• [Zu bearbeitende Zeilen]:
☆ ☆ ☆
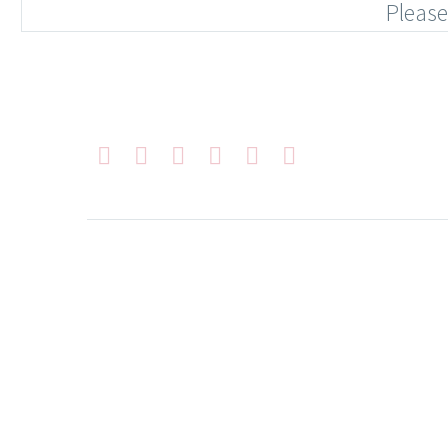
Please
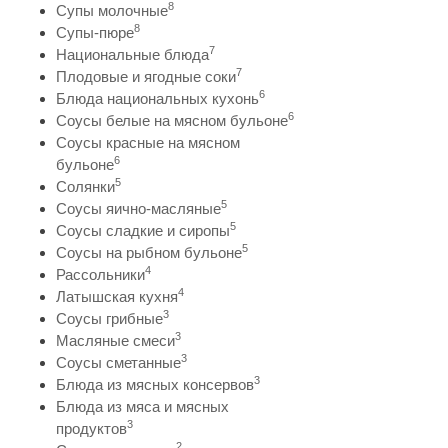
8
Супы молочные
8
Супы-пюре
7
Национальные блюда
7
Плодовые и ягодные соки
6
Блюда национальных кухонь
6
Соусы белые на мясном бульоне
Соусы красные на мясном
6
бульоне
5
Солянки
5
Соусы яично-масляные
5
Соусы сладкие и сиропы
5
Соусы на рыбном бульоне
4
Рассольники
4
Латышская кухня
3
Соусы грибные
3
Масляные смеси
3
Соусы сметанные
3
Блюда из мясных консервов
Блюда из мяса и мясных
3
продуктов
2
☆ ☆ ☆
• [Aufgabe]:
Zeige alle Zeilen oben, die die Zeichenfolge „бульоне“ enthalten. Groß- und Kleinschreibung ist dabei zu beachten.

• [Ergebnis]:
Соусы белые на мясном бульоне
бульоне
Соусы на рыбном бульоне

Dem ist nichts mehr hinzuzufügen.